You can't make him study if he isn't interested. He failed his prelims, he's old enough to understand what that means.

He maybe needs the shock of failing and having to go to college to resit. Or find something else to do with his time. I think the only thing you can do is sit down with him and make it clear you are not bankrolling him. He will need to get some kind of job if he leaves school.

RatherBeRiding · 17/04/2023 14:23

How old is he, and there must be other less academic options - an apprenticeship in some sort of trade? Not everyone is academic and if that isn't the path for him then I can kind of see his point. Equally, not doing anything to secure his future shouldn't be an option either. Good skilled reliable tradesmen are worth their weight in gold and never short of work, from painters and decorators to plumbers, mechanics, electricians. If something like that likely to appeal to him?

Whichnumbers · 17/04/2023 14:25

You can keep him at home, doesn’t mean he will study. You can’t force a child or teen to learn - encourage a teen that wants to learn.

why doesn’t your ds want to learn and study? Do you ever do revision with him? What style of learner is he?

lljkk · 18/04/2023 20:00

I don't know what age that means, but I do know with older teens you need to help them make good decisions and put up with their mistakes. Where does he get money from to go out?

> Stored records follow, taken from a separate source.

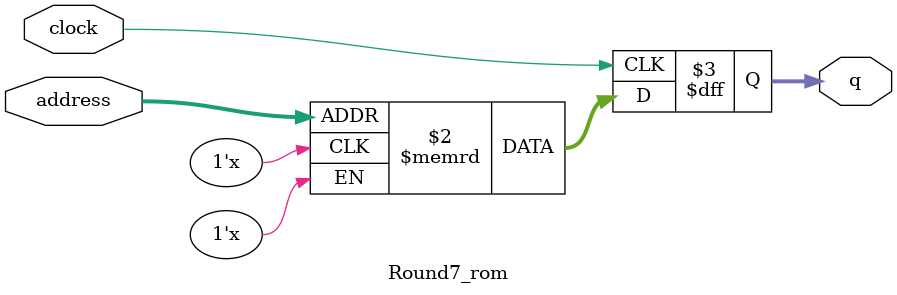
<source format=sv>
module Round7_rom (
	input logic clock,
	input logic [7:0] address,
	output logic [3:0] q
);

logic [3:0] memory [0:255] /* synthesis ram_init_file = "./Round7/Round7.mif" */;

always_ff @ (posedge clock) begin
	q <= memory[address];
end

endmodule

</source>
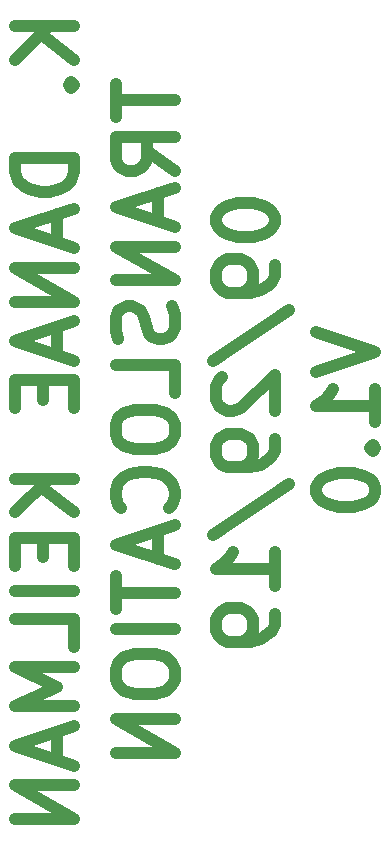
<source format=gbo>
G04 #@! TF.GenerationSoftware,KiCad,Pcbnew,(5.0.0-3-g5ebb6b6)*
G04 #@! TF.CreationDate,2019-09-30T16:34:02-06:00*
G04 #@! TF.ProjectId,VasulkaTranslocationPCB,566173756C6B615472616E736C6F6361,rev?*
G04 #@! TF.SameCoordinates,Original*
G04 #@! TF.FileFunction,Legend,Bot*
G04 #@! TF.FilePolarity,Positive*
%FSLAX46Y46*%
G04 Gerber Fmt 4.6, Leading zero omitted, Abs format (unit mm)*
G04 Created by KiCad (PCBNEW (5.0.0-3-g5ebb6b6)) date Monday, September 30, 2019 at 04:34:02 PM*
%MOMM*%
%LPD*%
G01*
G04 APERTURE LIST*
%ADD10C,1.000000*%
G04 APERTURE END LIST*
D10*
X118416904Y-128353571D02*
X113416904Y-128353571D01*
X118416904Y-131210714D02*
X115559761Y-129067857D01*
X113416904Y-131210714D02*
X116274047Y-128353571D01*
X117940714Y-133353571D02*
X118178809Y-133591666D01*
X118416904Y-133353571D01*
X118178809Y-133115476D01*
X117940714Y-133353571D01*
X118416904Y-133353571D01*
X118416904Y-139544047D02*
X113416904Y-139544047D01*
X113416904Y-140734523D01*
X113655000Y-141448809D01*
X114131190Y-141925000D01*
X114607380Y-142163095D01*
X115559761Y-142401190D01*
X116274047Y-142401190D01*
X117226428Y-142163095D01*
X117702619Y-141925000D01*
X118178809Y-141448809D01*
X118416904Y-140734523D01*
X118416904Y-139544047D01*
X116988333Y-144305952D02*
X116988333Y-146686904D01*
X118416904Y-143829761D02*
X113416904Y-145496428D01*
X118416904Y-147163095D01*
X118416904Y-148829761D02*
X113416904Y-148829761D01*
X118416904Y-151686904D01*
X113416904Y-151686904D01*
X116988333Y-153829761D02*
X116988333Y-156210714D01*
X118416904Y-153353571D02*
X113416904Y-155020238D01*
X118416904Y-156686904D01*
X115797857Y-158353571D02*
X115797857Y-160020238D01*
X118416904Y-160734523D02*
X118416904Y-158353571D01*
X113416904Y-158353571D01*
X113416904Y-160734523D01*
X118416904Y-166686904D02*
X113416904Y-166686904D01*
X118416904Y-169544047D02*
X115559761Y-167401190D01*
X113416904Y-169544047D02*
X116274047Y-166686904D01*
X115797857Y-171686904D02*
X115797857Y-173353571D01*
X118416904Y-174067857D02*
X118416904Y-171686904D01*
X113416904Y-171686904D01*
X113416904Y-174067857D01*
X118416904Y-176210714D02*
X113416904Y-176210714D01*
X118416904Y-180972619D02*
X118416904Y-178591666D01*
X113416904Y-178591666D01*
X118416904Y-182639285D02*
X113416904Y-182639285D01*
X116988333Y-184305952D01*
X113416904Y-185972619D01*
X118416904Y-185972619D01*
X116988333Y-188115476D02*
X116988333Y-190496428D01*
X118416904Y-187639285D02*
X113416904Y-189305952D01*
X118416904Y-190972619D01*
X118416904Y-192639285D02*
X113416904Y-192639285D01*
X118416904Y-195496428D01*
X113416904Y-195496428D01*
X121916904Y-133234523D02*
X121916904Y-136091666D01*
X126916904Y-134663095D02*
X121916904Y-134663095D01*
X126916904Y-140615476D02*
X124535952Y-138948809D01*
X126916904Y-137758333D02*
X121916904Y-137758333D01*
X121916904Y-139663095D01*
X122155000Y-140139285D01*
X122393095Y-140377380D01*
X122869285Y-140615476D01*
X123583571Y-140615476D01*
X124059761Y-140377380D01*
X124297857Y-140139285D01*
X124535952Y-139663095D01*
X124535952Y-137758333D01*
X125488333Y-142520238D02*
X125488333Y-144901190D01*
X126916904Y-142044047D02*
X121916904Y-143710714D01*
X126916904Y-145377380D01*
X126916904Y-147044047D02*
X121916904Y-147044047D01*
X126916904Y-149901190D01*
X121916904Y-149901190D01*
X126678809Y-152044047D02*
X126916904Y-152758333D01*
X126916904Y-153948809D01*
X126678809Y-154425000D01*
X126440714Y-154663095D01*
X125964523Y-154901190D01*
X125488333Y-154901190D01*
X125012142Y-154663095D01*
X124774047Y-154425000D01*
X124535952Y-153948809D01*
X124297857Y-152996428D01*
X124059761Y-152520238D01*
X123821666Y-152282142D01*
X123345476Y-152044047D01*
X122869285Y-152044047D01*
X122393095Y-152282142D01*
X122155000Y-152520238D01*
X121916904Y-152996428D01*
X121916904Y-154186904D01*
X122155000Y-154901190D01*
X126916904Y-159425000D02*
X126916904Y-157044047D01*
X121916904Y-157044047D01*
X121916904Y-162044047D02*
X121916904Y-162996428D01*
X122155000Y-163472619D01*
X122631190Y-163948809D01*
X123583571Y-164186904D01*
X125250238Y-164186904D01*
X126202619Y-163948809D01*
X126678809Y-163472619D01*
X126916904Y-162996428D01*
X126916904Y-162044047D01*
X126678809Y-161567857D01*
X126202619Y-161091666D01*
X125250238Y-160853571D01*
X123583571Y-160853571D01*
X122631190Y-161091666D01*
X122155000Y-161567857D01*
X121916904Y-162044047D01*
X126440714Y-169186904D02*
X126678809Y-168948809D01*
X126916904Y-168234523D01*
X126916904Y-167758333D01*
X126678809Y-167044047D01*
X126202619Y-166567857D01*
X125726428Y-166329761D01*
X124774047Y-166091666D01*
X124059761Y-166091666D01*
X123107380Y-166329761D01*
X122631190Y-166567857D01*
X122155000Y-167044047D01*
X121916904Y-167758333D01*
X121916904Y-168234523D01*
X122155000Y-168948809D01*
X122393095Y-169186904D01*
X125488333Y-171091666D02*
X125488333Y-173472619D01*
X126916904Y-170615476D02*
X121916904Y-172282142D01*
X126916904Y-173948809D01*
X121916904Y-174901190D02*
X121916904Y-177758333D01*
X126916904Y-176329761D02*
X121916904Y-176329761D01*
X126916904Y-179425000D02*
X121916904Y-179425000D01*
X121916904Y-182758333D02*
X121916904Y-183710714D01*
X122155000Y-184186904D01*
X122631190Y-184663095D01*
X123583571Y-184901190D01*
X125250238Y-184901190D01*
X126202619Y-184663095D01*
X126678809Y-184186904D01*
X126916904Y-183710714D01*
X126916904Y-182758333D01*
X126678809Y-182282142D01*
X126202619Y-181805952D01*
X125250238Y-181567857D01*
X123583571Y-181567857D01*
X122631190Y-181805952D01*
X122155000Y-182282142D01*
X121916904Y-182758333D01*
X126916904Y-187044047D02*
X121916904Y-187044047D01*
X126916904Y-189901190D01*
X121916904Y-189901190D01*
X130416904Y-144544047D02*
X130416904Y-145020238D01*
X130655000Y-145496428D01*
X130893095Y-145734523D01*
X131369285Y-145972619D01*
X132321666Y-146210714D01*
X133512142Y-146210714D01*
X134464523Y-145972619D01*
X134940714Y-145734523D01*
X135178809Y-145496428D01*
X135416904Y-145020238D01*
X135416904Y-144544047D01*
X135178809Y-144067857D01*
X134940714Y-143829761D01*
X134464523Y-143591666D01*
X133512142Y-143353571D01*
X132321666Y-143353571D01*
X131369285Y-143591666D01*
X130893095Y-143829761D01*
X130655000Y-144067857D01*
X130416904Y-144544047D01*
X135416904Y-148591666D02*
X135416904Y-149544047D01*
X135178809Y-150020238D01*
X134940714Y-150258333D01*
X134226428Y-150734523D01*
X133274047Y-150972619D01*
X131369285Y-150972619D01*
X130893095Y-150734523D01*
X130655000Y-150496428D01*
X130416904Y-150020238D01*
X130416904Y-149067857D01*
X130655000Y-148591666D01*
X130893095Y-148353571D01*
X131369285Y-148115476D01*
X132559761Y-148115476D01*
X133035952Y-148353571D01*
X133274047Y-148591666D01*
X133512142Y-149067857D01*
X133512142Y-150020238D01*
X133274047Y-150496428D01*
X133035952Y-150734523D01*
X132559761Y-150972619D01*
X130178809Y-156686904D02*
X136607380Y-152401190D01*
X130893095Y-158115476D02*
X130655000Y-158353571D01*
X130416904Y-158829761D01*
X130416904Y-160020238D01*
X130655000Y-160496428D01*
X130893095Y-160734523D01*
X131369285Y-160972619D01*
X131845476Y-160972619D01*
X132559761Y-160734523D01*
X135416904Y-157877380D01*
X135416904Y-160972619D01*
X135416904Y-163353571D02*
X135416904Y-164305952D01*
X135178809Y-164782142D01*
X134940714Y-165020238D01*
X134226428Y-165496428D01*
X133274047Y-165734523D01*
X131369285Y-165734523D01*
X130893095Y-165496428D01*
X130655000Y-165258333D01*
X130416904Y-164782142D01*
X130416904Y-163829761D01*
X130655000Y-163353571D01*
X130893095Y-163115476D01*
X131369285Y-162877380D01*
X132559761Y-162877380D01*
X133035952Y-163115476D01*
X133274047Y-163353571D01*
X133512142Y-163829761D01*
X133512142Y-164782142D01*
X133274047Y-165258333D01*
X133035952Y-165496428D01*
X132559761Y-165734523D01*
X130178809Y-171448809D02*
X136607380Y-167163095D01*
X135416904Y-175734523D02*
X135416904Y-172877380D01*
X135416904Y-174305952D02*
X130416904Y-174305952D01*
X131131190Y-173829761D01*
X131607380Y-173353571D01*
X131845476Y-172877380D01*
X135416904Y-178115476D02*
X135416904Y-179067857D01*
X135178809Y-179544047D01*
X134940714Y-179782142D01*
X134226428Y-180258333D01*
X133274047Y-180496428D01*
X131369285Y-180496428D01*
X130893095Y-180258333D01*
X130655000Y-180020238D01*
X130416904Y-179544047D01*
X130416904Y-178591666D01*
X130655000Y-178115476D01*
X130893095Y-177877380D01*
X131369285Y-177639285D01*
X132559761Y-177639285D01*
X133035952Y-177877380D01*
X133274047Y-178115476D01*
X133512142Y-178591666D01*
X133512142Y-179544047D01*
X133274047Y-180020238D01*
X133035952Y-180258333D01*
X132559761Y-180496428D01*
X138916904Y-154305952D02*
X143916904Y-155972619D01*
X138916904Y-157639285D01*
X143916904Y-161925000D02*
X143916904Y-159067857D01*
X143916904Y-160496428D02*
X138916904Y-160496428D01*
X139631190Y-160020238D01*
X140107380Y-159544047D01*
X140345476Y-159067857D01*
X143440714Y-164067857D02*
X143678809Y-164305952D01*
X143916904Y-164067857D01*
X143678809Y-163829761D01*
X143440714Y-164067857D01*
X143916904Y-164067857D01*
X138916904Y-167401190D02*
X138916904Y-167877380D01*
X139155000Y-168353571D01*
X139393095Y-168591666D01*
X139869285Y-168829761D01*
X140821666Y-169067857D01*
X142012142Y-169067857D01*
X142964523Y-168829761D01*
X143440714Y-168591666D01*
X143678809Y-168353571D01*
X143916904Y-167877380D01*
X143916904Y-167401190D01*
X143678809Y-166925000D01*
X143440714Y-166686904D01*
X142964523Y-166448809D01*
X142012142Y-166210714D01*
X140821666Y-166210714D01*
X139869285Y-166448809D01*
X139393095Y-166686904D01*
X139155000Y-166925000D01*
X138916904Y-167401190D01*
M02*

</source>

AuldWeegie · 18/04/2023 23:03

This reply has been withdrawn

This message has been withdrawn at the poster's request

JazbayGrapes · 19/04/2023 16:50

what does he want to do in life? What are his dreams, goals? Some just aren't made for academics.

Cottagecheeseisnotcheese · 19/04/2023 16:54

Nat 5 is the Scottish equiavalent of GCSE done at roughly 15-16 years old, after which you can generally leave school unless you are not yet 16. Highers are taken the following year, what in England would be Y12 or the lower sixth, so OP's son is above school leaving age

Itwasnaeme · 20/04/2023 23:19

Buying stuff and selling it for profit... my teenager used to come out with that too, he had been inflicted by Andrew Tate who tells them they can all be rich.

JazbayGrapes · 21/04/2023 09:44

Buying stuff and selling it for profit... my teenager used to come out with that too, he had been inflicted by Andrew Tate who tells them they can all be rich.

I'd say let him try it and see if it works. I know people who made quite a success this way.

Polygonpresent · 21/04/2023 09:51

God I worry about this with my son. He’s only ten, not great academically and doesn’t enjoy it, he’s worried about failing exams whilst simultaneously refusing to do anything out of school to help him catch up!

TBF to him, I think part of the problem is that we have a ridiculously academic school system, it never used to be this bad, which leaves no route for less academic kids, who then become demotivated and stop trying. You can see why they do this really. Most adults don’t have the motivation to stick at something they aren’t good at and don’t enjoy, yet we expect teens too.

i don’t have any advice, but I do think we have designed a crap, narrow education system that fails many kids.